Several hundred Tibetans came to his funeral services. Many came out of deep sympathy for a stranger who suffered a terrible tragedy. At the funeral service, the mother of this youth said sadly, “I cry not only for my son who died a tragic death, I cry even more for those sons who are being tortured. As a mother, I can’t imagine the torments and suffering my son endured in prison….” Where her son was given to the vultures in the traditional Tibetan burial ceremony, she discovered a nail that had been driven into his foot.

Now that mother lives under close police surveillance and cannot have any contact with the outside world. Some people say that she went crazy because of the great blow that she suffered. News of this cruel tragedy has spread through all of Lhasa, very many Tibetans had head about it, and feel great sadness and resentment about it.

On April 2, 2008, Zhang Qingli, the top Chinese Communist Party official in Tibet said on television about the repression actions said “the forces taking part in the battle are brave and fight well” and praised them highly for “Obeying the directives of the Party, serving the people, and for being a brave army composed of the sons and younger brothers of the people.” From this video, we can see just how “brave and well” the “forces taking part in the battle” are fighting.

June 19, the day the innocent Tibetan youth Tendar died a cruel death, was the day before the Beijing Olympic Torch arrived in Lhasa.

How many other Tibetans are locked away behind dark curtains, who like Tendar, suffered a cruel, inhumane violent treatment at the hands of the government’s state apparatus?
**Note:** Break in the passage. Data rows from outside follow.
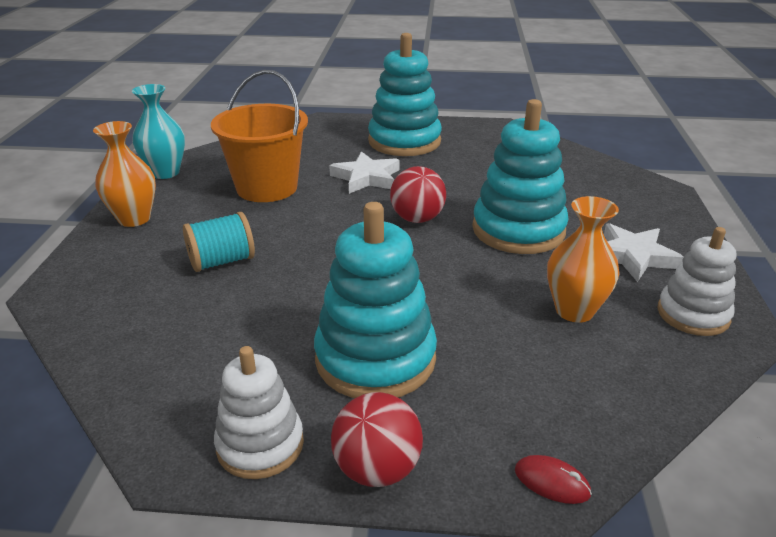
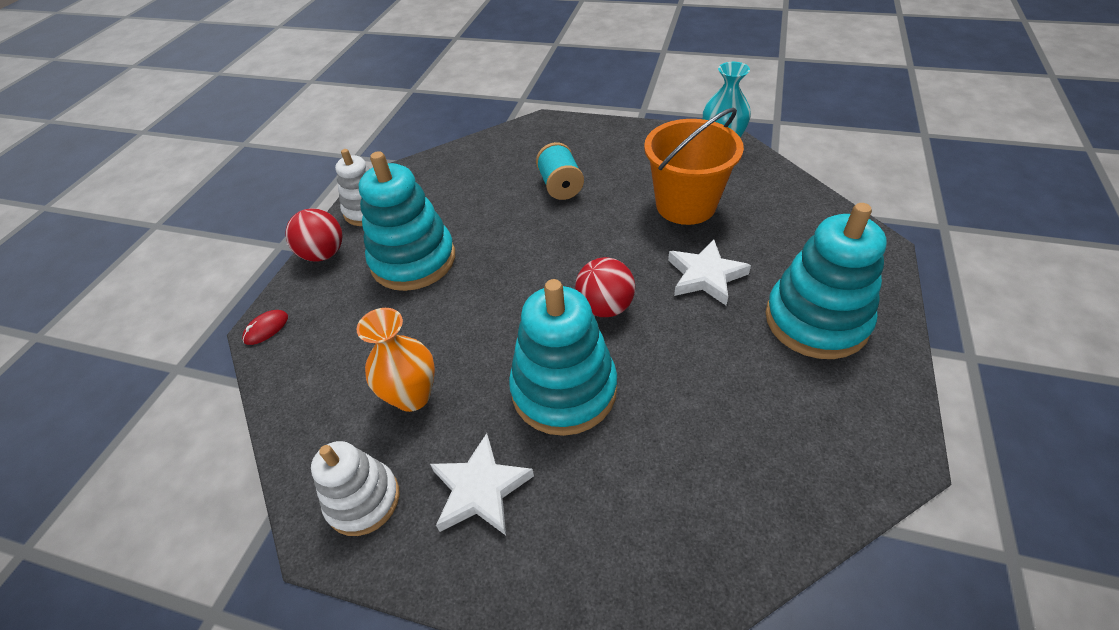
camera: 105 degrees right, 15 degrees up
orange vase [93,121,156,227] -> none

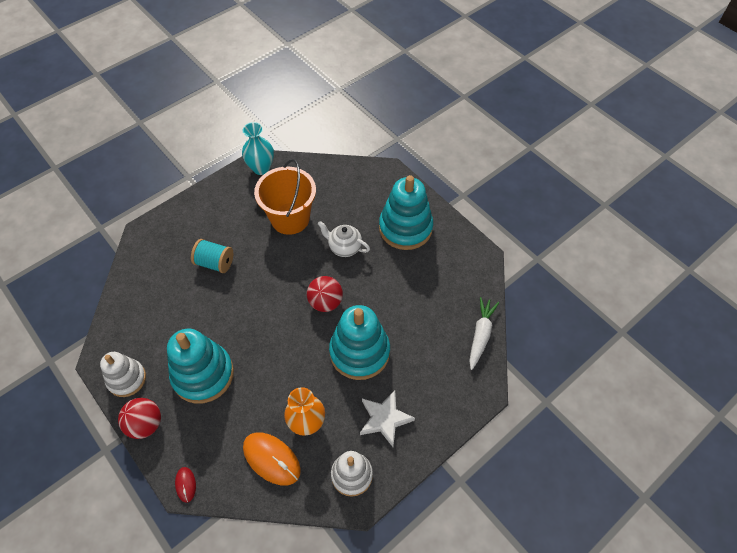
camera: 60 degrees left, 10 degrees up
white star [668,239,751,305] -> white teapot [317,221,370,257]
none -> orange mouse [243,432,301,485]
none -> white carrot [469,297,499,370]

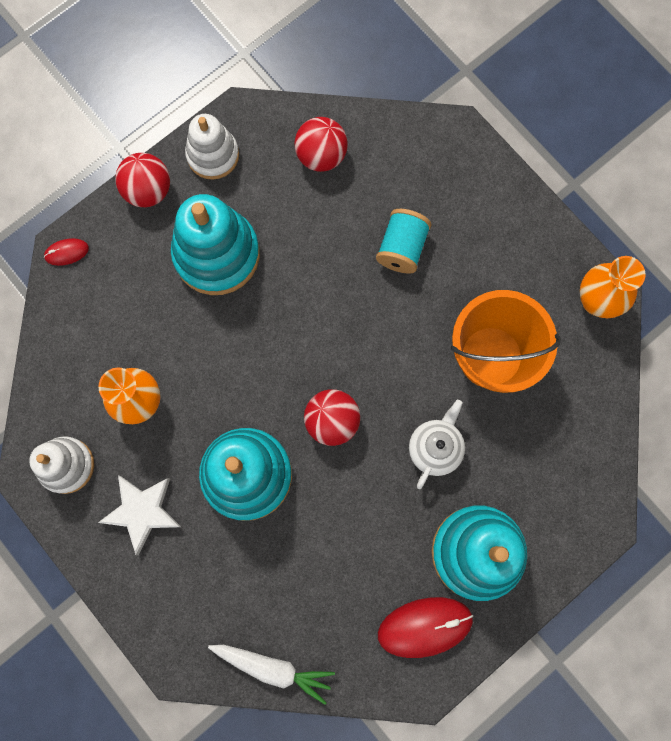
camera: 90 degrees right, 20 degrees up
turquoise vase [242,122,274,175] -> orange vase [580,256,646,318]
orange mouse [243,432,301,485] -> none
none -> red ball [294,117,348,172]
none -> red mouse [378,597,473,658]

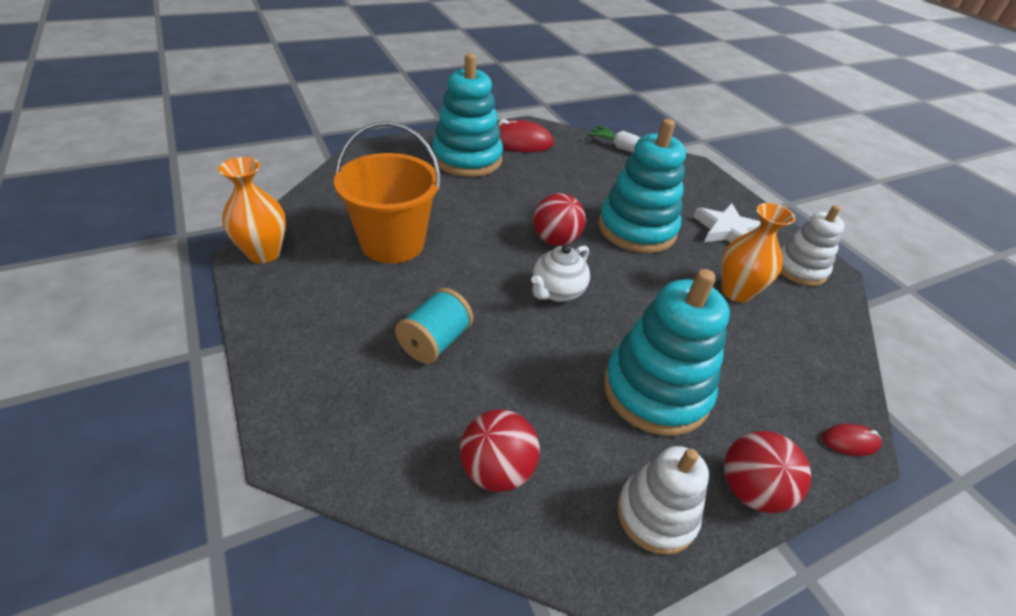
camera: 170 degrees left, 35 degrees down
white teapot [409,400,465,489] -> white teapot moved to [531,245,590,302]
How many more Tibetan tragedies are there that the world doesn’t know about? People of conscience, if they still have a conscience, please speak out about the tragic fate of the Tibetan people!

Therefore, this short video is a very valuable historical document. Most unfortunate, however, is that it is very hard to see this video on the Youtube and Phayul websites. The speed is slow and it is often blocked and hard to download (it took me three hours to see the entire 7 plus minutes of video. This may be because people in China who want to see this video must jump over the wall (that is they must use a proxy server), that we encounter these kinds of difficulties. I don’t know if there could be a better method, that would enable use to see this video more easily?